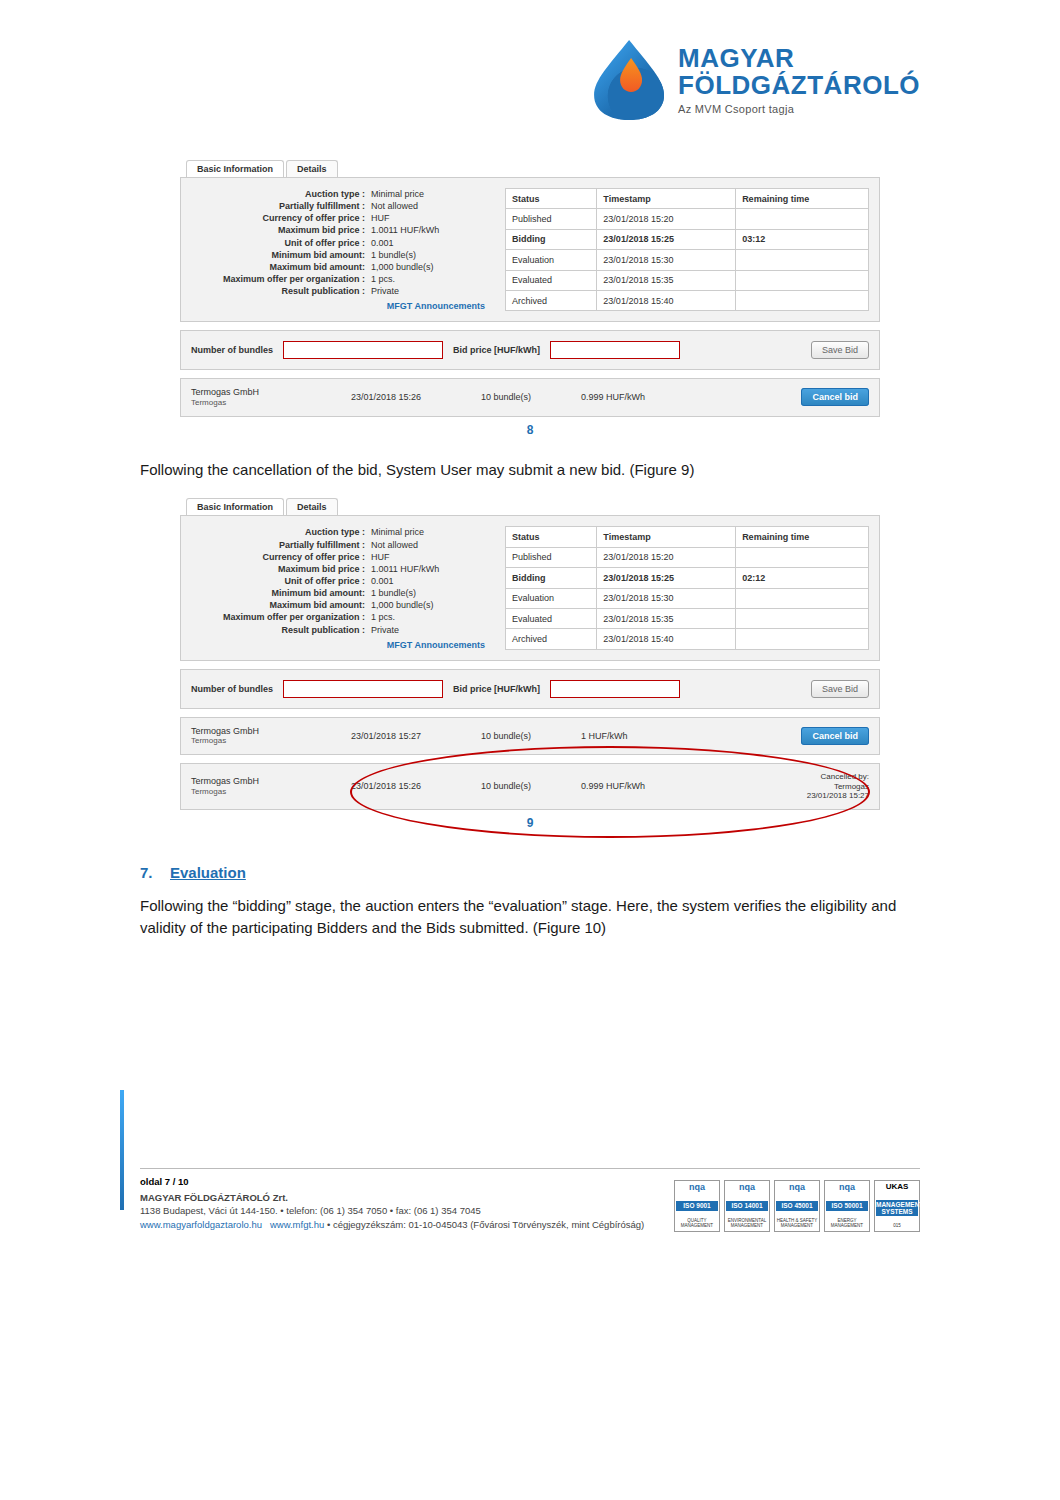MAGYAR
FÖLDGÁZTÁROLÓ
Az MVM Csoport tagja
Basic Information
Details
Auction type : Minimal price
Partially fulfillment : Not allowed
Currency of offer price : HUF
Maximum bid price : 1.0011 HUF/kWh
Unit of offer price : 0.001
Minimum bid amount: 1 bundle(s)
Maximum bid amount: 1,000 bundle(s)
Maximum offer per organization : 1 pcs.
Result publication : Private
MFGT Announcements
| Status | Timestamp | Remaining time |
| --- | --- | --- |
| Published | 23/01/2018 15:20 | |
| Bidding | 23/01/2018 15:25 | 03:12 |
| Evaluation | 23/01/2018 15:30 | |
| Evaluated | 23/01/2018 15:35 | |
| Archived | 23/01/2018 15:40 | |
Number of bundles Bid price [HUF/kWh] Save Bid
Termogas GmbHTermogas
23/01/2018 15:26
10 bundle(s)
0.999 HUF/kWh
Cancel bid
8
Following the cancellation of the bid, System User may submit a new bid. (Figure 9)
Basic Information
Details
Auction type : Minimal price
Partially fulfillment : Not allowed
Currency of offer price : HUF
Maximum bid price : 1.0011 HUF/kWh
Unit of offer price : 0.001
Minimum bid amount: 1 bundle(s)
Maximum bid amount: 1,000 bundle(s)
Maximum offer per organization : 1 pcs.
Result publication : Private
MFGT Announcements
| Status | Timestamp | Remaining time |
| --- | --- | --- |
| Published | 23/01/2018 15:20 | |
| Bidding | 23/01/2018 15:25 | 02:12 |
| Evaluation | 23/01/2018 15:30 | |
| Evaluated | 23/01/2018 15:35 | |
| Archived | 23/01/2018 15:40 | |
Number of bundles Bid price [HUF/kWh] Save Bid
Termogas GmbHTermogas
23/01/2018 15:27
10 bundle(s)
1 HUF/kWh
Cancel bid
Termogas GmbHTermogas
23/01/2018 15:26
10 bundle(s)
0.999 HUF/kWh
Cancelled by:
Termogas
23/01/2018 15:27
9
7. Evaluation
Following the “bidding” stage, the auction enters the “evaluation” stage. Here, the system verifies the eligibility and validity of the participating Bidders and the Bids submitted. (Figure 10)
oldal 7 / 10
MAGYAR FÖLDGÁZTÁROLÓ Zrt.
1138 Budapest, Váci út 144-150. • telefon: (06 1) 354 7050 • fax: (06 1) 354 7045
www.magyarfoldgaztarolo.hu www.mfgt.hu • cégjegyzékszám: 01-10-045043 (Fővárosi Törvényszék, mint Cégbíróság)
nqa
ISO 9001
QUALITY MANAGEMENT
nqa
ISO 14001
ENVIRONMENTAL MANAGEMENT
nqa
ISO 45001
HEALTH & SAFETY MANAGEMENT
nqa
ISO 50001
ENERGY MANAGEMENT
UKAS
MANAGEMENT SYSTEMS
015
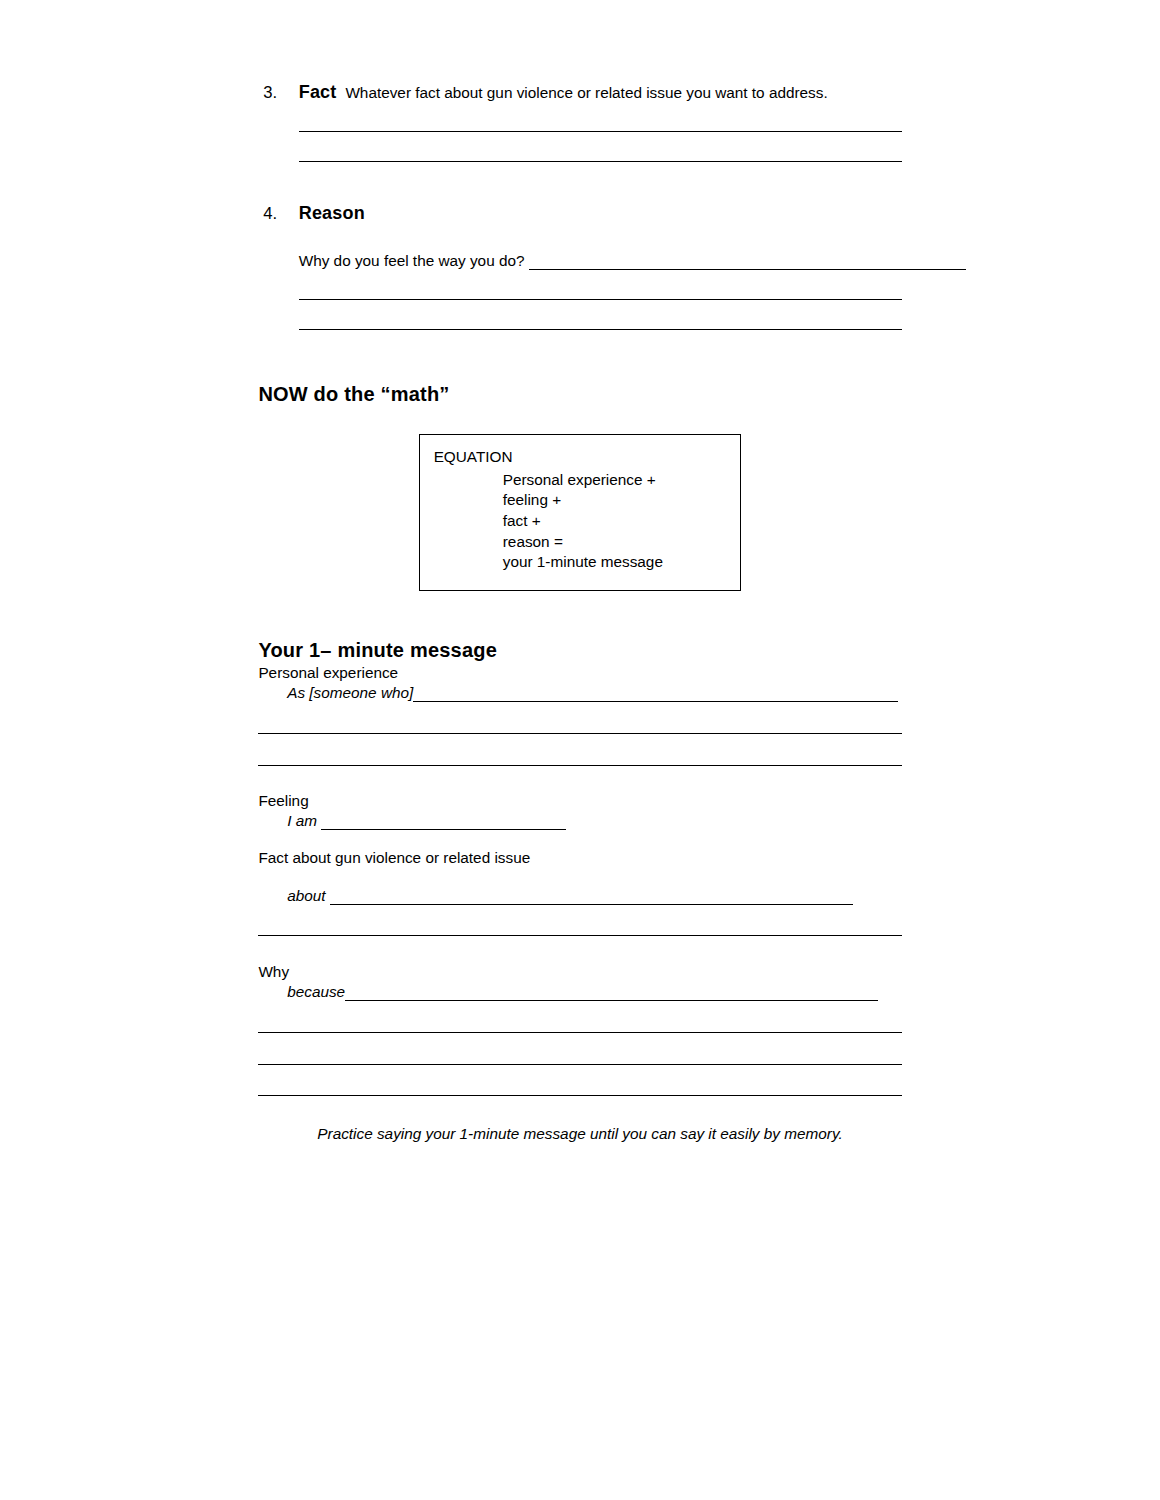3.
Fact Whatever fact about gun violence or related issue you want to address.
4.
Reason
Why do you feel the way you do?
NOW do the “math”
EQUATION
Personal experience +
feeling +
fact +
reason =
your 1-minute message
Your 1– minute message
Personal experience
As [someone who]
Feeling
I am
Fact about gun violence or related issue
about
Why
because
Practice saying your 1-minute message until you can say it easily by memory.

### [AIM OF THE EXERCISE]
Copy out the data exactly and keep the pictures out.

### [WRITTEN SOLUTION]
MAGYAR
FÖLDGÁZTÁROLÓ
Az MVM Csoport tagja
Basic Information
Details
Auction type : Minimal price
Partially fulfillment : Not allowed
Currency of offer price : HUF
Maximum bid price : 1.0011 HUF/kWh
Unit of offer price : 0.001
Minimum bid amount: 1 bundle(s)
Maximum bid amount: 1,000 bundle(s)
Maximum offer per organization : 1 pcs.
Result publication : Private
MFGT Announcements
| Status | Timestamp | Remaining time |
| --- | --- | --- |
| Published | 23/01/2018 15:20 | |
| Bidding | 23/01/2018 15:25 | 03:12 |
| Evaluation | 23/01/2018 15:30 | |
| Evaluated | 23/01/2018 15:35 | |
| Archived | 23/01/2018 15:40 | |
Number of bundles Bid price [HUF/kWh] Save Bid
Termogas GmbHTermogas
23/01/2018 15:26
10 bundle(s)
0.999 HUF/kWh
Cancel bid
8
Following the cancellation of the bid, System User may submit a new bid. (Figure 9)
Basic Information
Details
Auction type : Minimal price
Partially fulfillment : Not allowed
Currency of offer price : HUF
Maximum bid price : 1.0011 HUF/kWh
Unit of offer price : 0.001
Minimum bid amount: 1 bundle(s)
Maximum bid amount: 1,000 bundle(s)
Maximum offer per organization : 1 pcs.
Result publication : Private
MFGT Announcements
| Status | Timestamp | Remaining time |
| --- | --- | --- |
| Published | 23/01/2018 15:20 | |
| Bidding | 23/01/2018 15:25 | 02:12 |
| Evaluation | 23/01/2018 15:30 | |
| Evaluated | 23/01/2018 15:35 | |
| Archived | 23/01/2018 15:40 | |
Number of bundles Bid price [HUF/kWh] Save Bid
Termogas GmbHTermogas
23/01/2018 15:27
10 bundle(s)
1 HUF/kWh
Cancel bid
Termogas GmbHTermogas
23/01/2018 15:26
10 bundle(s)
0.999 HUF/kWh
Cancelled by:
Termogas
23/01/2018 15:27
9
7. Evaluation
Following the “bidding” stage, the auction enters the “evaluation” stage. Here, the system verifies the eligibility and validity of the participating Bidders and the Bids submitted. (Figure 10)
oldal 7 / 10
MAGYAR FÖLDGÁZTÁROLÓ Zrt.
1138 Budapest, Váci út 144-150. • telefon: (06 1) 354 7050 • fax: (06 1) 354 7045
www.magyarfoldgaztarolo.hu www.mfgt.hu • cégjegyzékszám: 01-10-045043 (Fővárosi Törvényszék, mint Cégbíróság)
nqa
ISO 9001
QUALITY MANAGEMENT
nqa
ISO 14001
ENVIRONMENTAL MANAGEMENT
nqa
ISO 45001
HEALTH & SAFETY MANAGEMENT
nqa
ISO 50001
ENERGY MANAGEMENT
UKAS
MANAGEMENT SYSTEMS
015
3.
Fact Whatever fact about gun violence or related issue you want to address.
4.
Reason
Why do you feel the way you do?
NOW do the “math”
EQUATION
Personal experience +
feeling +
fact +
reason =
your 1-minute message
Your 1– minute message
Personal experience
As [someone who]
Feeling
I am
Fact about gun violence or related issue
about
Why
because
Practice saying your 1-minute message until you can say it easily by memory.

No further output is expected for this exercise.